* **Texto proporcionado**
══════════════════════════════
Al anochecer del mismo 25 de abril de 1779 la calle Gonzalo de León, a la que el vulgo llama del Gato, era un hervidero de gente de toda condición que se agolpaba junto a los portones de la casa de los Talavera. Los hermanos del Rosario del convento de Santo Domingo, uno de los cuales llevaba el estandarte de la Cofradía, entraron al interior de la casa para portar sobre sus hombros el ataúd, forrado de terciopelo negro y con clavos dorados, que contenía los restos mortales de don Andrés de Carvajal. Su hijo, Miguel María, dio su licencia para que así lo hicieran y el cortejo partió hacia la Colegiata y parroquia de San Sebastián donde habrían de celebrarse los funerales con oficio y acompañamiento de Pompa Entera.
Durante toda aquella noche el féretro estuvo expuesto, al pie de las gradas de la capilla mayor, sobre un catafalco de madera vestido de un paño de difuntos de terciopelo negro bordado en oro, que se reservaba para los grandes entierros. Blandones con cirios encendidos rodeaban la tramoya. De inmediato comenzaron las misas rezadas, ofrendadas de pan, vino y cera hasta la madrugada. A media mañana del día 26 de abril, con la presidencia del Prepósito, se celebró la misa de réquiem cantada, con su vigilia y responso, como correspondía al finado.
══════════════════════════════
* **Ítems extraídos**

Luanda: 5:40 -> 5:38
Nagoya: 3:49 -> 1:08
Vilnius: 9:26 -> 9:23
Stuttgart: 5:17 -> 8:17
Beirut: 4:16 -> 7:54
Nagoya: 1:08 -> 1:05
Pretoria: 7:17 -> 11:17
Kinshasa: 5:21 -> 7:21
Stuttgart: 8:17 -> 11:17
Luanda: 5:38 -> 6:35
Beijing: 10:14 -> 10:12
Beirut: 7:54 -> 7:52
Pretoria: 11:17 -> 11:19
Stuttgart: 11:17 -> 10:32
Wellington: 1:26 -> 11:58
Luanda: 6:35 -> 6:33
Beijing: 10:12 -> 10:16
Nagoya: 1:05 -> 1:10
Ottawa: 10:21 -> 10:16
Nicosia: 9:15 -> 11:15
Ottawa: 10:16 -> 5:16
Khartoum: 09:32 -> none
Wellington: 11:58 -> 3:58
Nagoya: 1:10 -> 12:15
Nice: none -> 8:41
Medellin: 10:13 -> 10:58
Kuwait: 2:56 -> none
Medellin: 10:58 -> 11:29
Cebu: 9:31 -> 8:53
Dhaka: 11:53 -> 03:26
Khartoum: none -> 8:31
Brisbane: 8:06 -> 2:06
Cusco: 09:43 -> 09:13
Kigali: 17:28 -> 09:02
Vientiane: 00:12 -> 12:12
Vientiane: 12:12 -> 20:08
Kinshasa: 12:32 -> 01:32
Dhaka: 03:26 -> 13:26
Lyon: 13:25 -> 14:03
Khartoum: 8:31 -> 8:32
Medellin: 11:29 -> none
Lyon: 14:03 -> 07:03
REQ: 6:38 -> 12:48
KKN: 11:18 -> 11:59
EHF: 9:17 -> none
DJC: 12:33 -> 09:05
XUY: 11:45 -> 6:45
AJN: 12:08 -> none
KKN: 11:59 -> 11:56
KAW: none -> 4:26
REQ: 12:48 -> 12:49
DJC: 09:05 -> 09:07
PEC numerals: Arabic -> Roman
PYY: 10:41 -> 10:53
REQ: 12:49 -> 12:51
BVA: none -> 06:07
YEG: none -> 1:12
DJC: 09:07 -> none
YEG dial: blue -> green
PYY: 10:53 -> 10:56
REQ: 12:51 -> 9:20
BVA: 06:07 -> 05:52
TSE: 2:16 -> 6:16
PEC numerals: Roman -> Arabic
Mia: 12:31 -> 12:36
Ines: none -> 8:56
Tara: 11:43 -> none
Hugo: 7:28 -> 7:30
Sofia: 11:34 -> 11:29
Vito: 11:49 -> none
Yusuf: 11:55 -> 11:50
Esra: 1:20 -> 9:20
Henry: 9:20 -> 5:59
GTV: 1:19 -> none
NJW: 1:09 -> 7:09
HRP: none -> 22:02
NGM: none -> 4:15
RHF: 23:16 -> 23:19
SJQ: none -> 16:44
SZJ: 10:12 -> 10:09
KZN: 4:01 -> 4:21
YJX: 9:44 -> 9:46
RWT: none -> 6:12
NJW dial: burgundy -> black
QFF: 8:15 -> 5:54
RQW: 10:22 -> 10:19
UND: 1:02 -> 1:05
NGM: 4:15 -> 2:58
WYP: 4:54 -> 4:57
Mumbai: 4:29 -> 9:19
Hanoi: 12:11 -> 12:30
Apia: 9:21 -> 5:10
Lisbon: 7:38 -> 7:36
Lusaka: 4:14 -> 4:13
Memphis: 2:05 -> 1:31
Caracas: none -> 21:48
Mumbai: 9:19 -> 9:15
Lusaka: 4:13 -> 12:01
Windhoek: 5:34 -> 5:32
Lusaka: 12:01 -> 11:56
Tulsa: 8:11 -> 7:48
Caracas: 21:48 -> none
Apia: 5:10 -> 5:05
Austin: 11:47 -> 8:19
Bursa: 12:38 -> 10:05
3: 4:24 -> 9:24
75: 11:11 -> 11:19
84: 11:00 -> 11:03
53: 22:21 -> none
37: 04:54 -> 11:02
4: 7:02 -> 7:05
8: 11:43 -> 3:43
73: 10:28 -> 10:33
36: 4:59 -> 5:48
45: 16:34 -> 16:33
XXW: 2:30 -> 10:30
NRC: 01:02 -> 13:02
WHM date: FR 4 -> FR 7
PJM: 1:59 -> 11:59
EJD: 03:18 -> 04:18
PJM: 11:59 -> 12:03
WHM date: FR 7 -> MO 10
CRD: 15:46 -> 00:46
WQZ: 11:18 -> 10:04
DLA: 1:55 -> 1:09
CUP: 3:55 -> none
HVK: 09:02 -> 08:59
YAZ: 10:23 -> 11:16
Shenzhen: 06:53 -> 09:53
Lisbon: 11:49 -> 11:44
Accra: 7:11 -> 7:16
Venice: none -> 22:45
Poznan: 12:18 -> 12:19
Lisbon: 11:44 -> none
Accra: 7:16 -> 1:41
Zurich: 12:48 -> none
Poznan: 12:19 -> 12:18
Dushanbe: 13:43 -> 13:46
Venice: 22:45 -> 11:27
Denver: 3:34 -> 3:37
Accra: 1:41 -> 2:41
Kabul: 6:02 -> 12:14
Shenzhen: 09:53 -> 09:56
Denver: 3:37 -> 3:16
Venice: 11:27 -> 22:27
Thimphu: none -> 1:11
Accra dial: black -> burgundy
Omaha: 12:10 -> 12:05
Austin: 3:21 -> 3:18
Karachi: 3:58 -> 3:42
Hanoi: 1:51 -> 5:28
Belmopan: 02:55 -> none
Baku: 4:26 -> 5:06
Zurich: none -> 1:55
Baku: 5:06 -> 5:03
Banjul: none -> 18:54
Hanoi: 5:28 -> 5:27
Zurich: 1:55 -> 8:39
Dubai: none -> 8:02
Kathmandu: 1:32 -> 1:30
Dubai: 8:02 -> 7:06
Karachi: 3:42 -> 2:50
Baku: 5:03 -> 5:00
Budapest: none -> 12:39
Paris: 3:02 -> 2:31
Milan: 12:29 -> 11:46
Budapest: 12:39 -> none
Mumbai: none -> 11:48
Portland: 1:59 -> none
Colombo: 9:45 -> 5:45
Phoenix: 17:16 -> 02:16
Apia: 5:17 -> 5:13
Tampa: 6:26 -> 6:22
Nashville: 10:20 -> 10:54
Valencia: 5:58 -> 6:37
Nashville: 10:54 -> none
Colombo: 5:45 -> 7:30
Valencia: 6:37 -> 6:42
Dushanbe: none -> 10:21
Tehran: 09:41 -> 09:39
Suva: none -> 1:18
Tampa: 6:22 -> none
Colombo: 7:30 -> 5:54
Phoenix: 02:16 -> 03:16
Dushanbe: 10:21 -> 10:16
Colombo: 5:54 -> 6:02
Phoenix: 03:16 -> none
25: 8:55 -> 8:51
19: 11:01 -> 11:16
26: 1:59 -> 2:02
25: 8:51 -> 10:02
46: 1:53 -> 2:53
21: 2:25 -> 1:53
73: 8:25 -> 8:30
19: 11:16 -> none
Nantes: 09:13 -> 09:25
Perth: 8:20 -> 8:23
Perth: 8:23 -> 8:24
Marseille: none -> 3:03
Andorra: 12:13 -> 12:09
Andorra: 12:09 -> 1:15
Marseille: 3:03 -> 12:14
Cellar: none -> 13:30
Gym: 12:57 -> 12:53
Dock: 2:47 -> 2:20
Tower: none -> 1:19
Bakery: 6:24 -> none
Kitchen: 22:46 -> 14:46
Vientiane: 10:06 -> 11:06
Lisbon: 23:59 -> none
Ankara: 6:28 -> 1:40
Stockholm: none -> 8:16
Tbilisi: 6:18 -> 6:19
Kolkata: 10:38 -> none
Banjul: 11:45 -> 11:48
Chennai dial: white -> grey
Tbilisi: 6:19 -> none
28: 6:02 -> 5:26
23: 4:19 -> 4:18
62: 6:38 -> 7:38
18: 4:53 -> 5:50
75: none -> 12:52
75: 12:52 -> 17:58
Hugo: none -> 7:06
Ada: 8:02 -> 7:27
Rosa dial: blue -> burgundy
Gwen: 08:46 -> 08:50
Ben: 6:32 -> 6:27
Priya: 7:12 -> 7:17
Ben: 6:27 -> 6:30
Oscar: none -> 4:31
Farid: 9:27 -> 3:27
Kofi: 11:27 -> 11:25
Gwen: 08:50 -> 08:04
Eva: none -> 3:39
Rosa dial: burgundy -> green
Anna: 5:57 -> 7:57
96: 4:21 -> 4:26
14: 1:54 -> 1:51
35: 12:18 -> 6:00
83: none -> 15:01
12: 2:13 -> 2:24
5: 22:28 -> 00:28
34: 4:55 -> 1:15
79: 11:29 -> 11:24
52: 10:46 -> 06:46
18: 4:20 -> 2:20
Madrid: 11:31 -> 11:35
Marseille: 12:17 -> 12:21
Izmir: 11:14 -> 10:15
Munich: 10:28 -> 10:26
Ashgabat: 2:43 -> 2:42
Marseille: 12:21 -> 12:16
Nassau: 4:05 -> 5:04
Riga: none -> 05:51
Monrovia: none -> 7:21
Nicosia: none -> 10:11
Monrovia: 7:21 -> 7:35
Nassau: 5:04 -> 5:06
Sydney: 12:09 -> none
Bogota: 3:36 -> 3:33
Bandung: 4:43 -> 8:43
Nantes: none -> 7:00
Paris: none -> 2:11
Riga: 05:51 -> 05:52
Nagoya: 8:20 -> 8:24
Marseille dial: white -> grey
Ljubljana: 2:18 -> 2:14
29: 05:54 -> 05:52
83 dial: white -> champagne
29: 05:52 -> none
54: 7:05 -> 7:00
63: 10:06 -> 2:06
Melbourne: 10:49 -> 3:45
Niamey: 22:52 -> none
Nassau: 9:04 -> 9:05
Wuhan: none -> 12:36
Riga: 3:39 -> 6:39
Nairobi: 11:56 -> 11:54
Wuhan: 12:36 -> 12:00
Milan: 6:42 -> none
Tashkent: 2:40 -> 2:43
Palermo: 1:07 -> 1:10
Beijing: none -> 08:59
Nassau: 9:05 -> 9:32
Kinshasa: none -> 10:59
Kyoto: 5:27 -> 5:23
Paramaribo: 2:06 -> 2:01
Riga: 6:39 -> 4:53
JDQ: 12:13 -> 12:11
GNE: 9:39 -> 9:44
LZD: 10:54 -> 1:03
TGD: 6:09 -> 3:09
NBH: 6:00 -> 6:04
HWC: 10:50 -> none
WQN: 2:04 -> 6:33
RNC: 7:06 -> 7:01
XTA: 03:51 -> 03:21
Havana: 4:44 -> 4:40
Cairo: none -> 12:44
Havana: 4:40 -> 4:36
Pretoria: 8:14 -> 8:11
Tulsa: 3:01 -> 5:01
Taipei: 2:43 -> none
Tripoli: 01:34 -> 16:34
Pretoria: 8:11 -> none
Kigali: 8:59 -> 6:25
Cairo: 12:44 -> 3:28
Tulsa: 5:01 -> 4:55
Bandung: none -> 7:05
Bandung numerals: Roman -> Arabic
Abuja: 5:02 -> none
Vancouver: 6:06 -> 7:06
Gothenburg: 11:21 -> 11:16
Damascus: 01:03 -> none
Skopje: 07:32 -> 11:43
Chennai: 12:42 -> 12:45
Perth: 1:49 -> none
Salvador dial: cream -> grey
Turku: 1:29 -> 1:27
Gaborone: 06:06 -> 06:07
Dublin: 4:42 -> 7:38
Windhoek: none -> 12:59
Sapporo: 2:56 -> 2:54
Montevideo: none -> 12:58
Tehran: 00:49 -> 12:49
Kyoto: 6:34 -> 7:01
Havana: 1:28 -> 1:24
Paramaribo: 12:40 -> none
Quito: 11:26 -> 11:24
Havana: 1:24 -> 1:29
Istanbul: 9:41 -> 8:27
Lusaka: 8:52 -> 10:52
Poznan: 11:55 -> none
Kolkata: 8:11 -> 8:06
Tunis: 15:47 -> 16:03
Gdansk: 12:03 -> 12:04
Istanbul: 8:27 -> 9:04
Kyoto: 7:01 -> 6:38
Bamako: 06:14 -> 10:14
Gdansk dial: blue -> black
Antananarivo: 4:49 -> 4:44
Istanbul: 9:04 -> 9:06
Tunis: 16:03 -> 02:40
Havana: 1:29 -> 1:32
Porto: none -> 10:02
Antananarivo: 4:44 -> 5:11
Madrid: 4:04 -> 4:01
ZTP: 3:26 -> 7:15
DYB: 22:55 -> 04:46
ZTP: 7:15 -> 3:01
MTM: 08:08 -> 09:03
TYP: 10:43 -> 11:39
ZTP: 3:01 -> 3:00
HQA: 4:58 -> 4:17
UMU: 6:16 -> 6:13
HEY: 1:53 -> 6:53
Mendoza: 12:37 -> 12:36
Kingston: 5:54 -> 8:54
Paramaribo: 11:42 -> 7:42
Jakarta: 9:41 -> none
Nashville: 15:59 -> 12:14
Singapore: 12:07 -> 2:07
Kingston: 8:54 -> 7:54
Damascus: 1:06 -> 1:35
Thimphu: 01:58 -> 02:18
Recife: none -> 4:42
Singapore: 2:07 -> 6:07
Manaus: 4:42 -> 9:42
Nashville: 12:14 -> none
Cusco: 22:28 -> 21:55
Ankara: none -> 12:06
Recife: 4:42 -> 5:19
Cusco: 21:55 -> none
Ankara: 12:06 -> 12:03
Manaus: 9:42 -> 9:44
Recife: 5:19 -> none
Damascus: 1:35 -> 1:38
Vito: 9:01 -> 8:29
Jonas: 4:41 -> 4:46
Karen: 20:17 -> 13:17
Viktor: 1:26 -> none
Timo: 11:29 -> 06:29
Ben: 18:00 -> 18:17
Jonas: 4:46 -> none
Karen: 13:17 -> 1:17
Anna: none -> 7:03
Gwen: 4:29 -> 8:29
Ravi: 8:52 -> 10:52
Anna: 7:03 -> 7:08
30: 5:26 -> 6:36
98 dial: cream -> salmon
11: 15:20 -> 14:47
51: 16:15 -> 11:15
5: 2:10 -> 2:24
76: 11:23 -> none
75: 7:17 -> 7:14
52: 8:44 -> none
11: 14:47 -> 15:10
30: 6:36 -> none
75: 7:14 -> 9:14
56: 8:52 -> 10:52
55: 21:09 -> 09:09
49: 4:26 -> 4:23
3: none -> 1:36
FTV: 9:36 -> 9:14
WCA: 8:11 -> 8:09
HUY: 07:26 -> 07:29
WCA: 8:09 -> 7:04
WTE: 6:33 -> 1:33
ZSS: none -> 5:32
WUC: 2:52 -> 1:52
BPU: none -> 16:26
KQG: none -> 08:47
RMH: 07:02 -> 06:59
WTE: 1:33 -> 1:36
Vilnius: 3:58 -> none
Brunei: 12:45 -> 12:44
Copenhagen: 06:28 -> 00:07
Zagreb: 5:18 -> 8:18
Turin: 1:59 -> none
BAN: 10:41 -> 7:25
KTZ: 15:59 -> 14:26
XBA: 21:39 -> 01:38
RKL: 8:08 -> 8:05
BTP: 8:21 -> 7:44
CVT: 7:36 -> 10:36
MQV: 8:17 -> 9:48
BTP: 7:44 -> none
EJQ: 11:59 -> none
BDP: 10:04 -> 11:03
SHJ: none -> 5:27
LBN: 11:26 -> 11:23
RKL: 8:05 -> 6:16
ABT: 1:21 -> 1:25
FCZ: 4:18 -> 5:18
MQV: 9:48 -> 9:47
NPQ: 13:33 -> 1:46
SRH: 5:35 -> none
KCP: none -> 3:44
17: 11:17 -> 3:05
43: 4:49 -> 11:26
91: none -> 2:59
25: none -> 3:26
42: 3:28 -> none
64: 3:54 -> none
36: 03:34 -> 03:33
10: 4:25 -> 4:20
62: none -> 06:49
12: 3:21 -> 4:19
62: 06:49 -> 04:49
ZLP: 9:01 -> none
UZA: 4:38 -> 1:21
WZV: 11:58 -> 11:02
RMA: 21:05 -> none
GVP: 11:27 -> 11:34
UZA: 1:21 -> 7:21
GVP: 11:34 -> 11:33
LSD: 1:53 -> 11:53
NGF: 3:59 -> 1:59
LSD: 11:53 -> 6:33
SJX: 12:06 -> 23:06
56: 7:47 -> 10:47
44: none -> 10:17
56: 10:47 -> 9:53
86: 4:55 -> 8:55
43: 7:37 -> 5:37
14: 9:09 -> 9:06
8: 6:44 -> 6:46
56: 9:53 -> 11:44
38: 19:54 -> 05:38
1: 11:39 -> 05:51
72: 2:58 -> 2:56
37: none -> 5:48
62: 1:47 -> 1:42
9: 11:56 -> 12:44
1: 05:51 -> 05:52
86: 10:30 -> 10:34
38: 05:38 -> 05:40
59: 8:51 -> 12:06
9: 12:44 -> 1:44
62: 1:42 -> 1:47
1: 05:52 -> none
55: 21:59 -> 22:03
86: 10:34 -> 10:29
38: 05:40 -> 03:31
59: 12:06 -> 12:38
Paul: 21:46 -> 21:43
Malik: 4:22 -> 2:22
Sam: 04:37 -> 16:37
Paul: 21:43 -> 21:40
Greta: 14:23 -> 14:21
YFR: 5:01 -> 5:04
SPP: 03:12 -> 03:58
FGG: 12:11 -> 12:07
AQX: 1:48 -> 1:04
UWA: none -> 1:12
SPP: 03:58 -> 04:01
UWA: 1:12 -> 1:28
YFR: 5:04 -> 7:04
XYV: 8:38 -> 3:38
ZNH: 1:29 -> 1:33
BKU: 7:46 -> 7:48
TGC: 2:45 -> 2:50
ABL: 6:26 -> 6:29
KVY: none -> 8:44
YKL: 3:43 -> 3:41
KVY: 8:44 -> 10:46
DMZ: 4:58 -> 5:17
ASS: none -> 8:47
══════════════════════════════
* **Tareas escritas**
1. Resume, por favor, en dos oraciones el texto sobre el funeral de don Andrés de Carvajal.
2. Retoma el texto sobre el funeral de don Andrés de Carvajal en el punto en que se detiene y prosíguelo.

* **Las respuestas**
1. Al anochecer del 25 de abril de 1779, los hermanos del Rosario del convento de Santo Domingo sacaron de la casa de los Talavera, en la calle Gonzalo de León, el ataúd con los restos de don Andrés de Carvajal y, con licencia de su hijo Miguel María, lo llevaron a la Colegiata y parroquia de San Sebastián. Allí el féretro estuvo expuesto toda la noche sobre un catafalco rodeado de cirios mientras se decían misas rezadas, y a media mañana del 26 de abril se celebró, presidida por el Prepósito, la misa de réquiem cantada con su vigilia y responso.

2.
Al terminar la ceremonia, el féretro portado sobre parihuelas se paró en el trascoro ante el Cristo del Mayor Dolor para que el Prepósito rezara la oración final. El cuerpo sin vida del maestro escultor se alejaría para siempre de la imagen sagrada que lo inmortalizaría en los siglos que habrían de venir. Su hijo, que apenas pudo contener su emoción, ya comprendió que su orfandad a partir de ese momento sería doble, la del padre que había perdido y la del maestro en el arte de la escultura que ya no podría dirigir sus pasos. Y desde la plaza de San Sebastián, todavía repleta de las piedras y los montones de barro que hasta allí habían traído desde los barrios altos las lluvias del último invierno, la comitiva se dirigió hasta Santo Domingo. En la cripta de la capilla de Nuestra Señora del Rosario, por decisión de sus albaceas y de los propios cofrades, fue el lugar donde se depositaron los restos del maestro, el mismo que había tallado los bellos relieves de madera de dicha capilla. De las cartelas con escenas de la vida de María que iban a decorar los zócalos de ágata del camarín de la Virgen sólo le dio tiempo a terminar el de la Coronación, una de las obras más exquisitas salida de su manos y expresión de su madurez artística.
Hasta aquí un relato que tiene mucho de histórico y algo de supuesto. En dos días consecutivos de un mes y un año del siglo XVIII (25 y 26 de abril de 1779) he querido ambientar la realidad del momento final de una persona que a través de su obra ha permanecido en el tiempo y en el corazón de los antequeranos. Sin duda el mayor acierto de su vida fue realizar, sin que nadie se lo pidiera, la imagen del Cristo del Mayor Dolor, el Cristo de Carvajal, que cada día sigue hablando con su mirada a quienes se sientan en el largo banco de madera situado detrás del cancel de San Sebastián.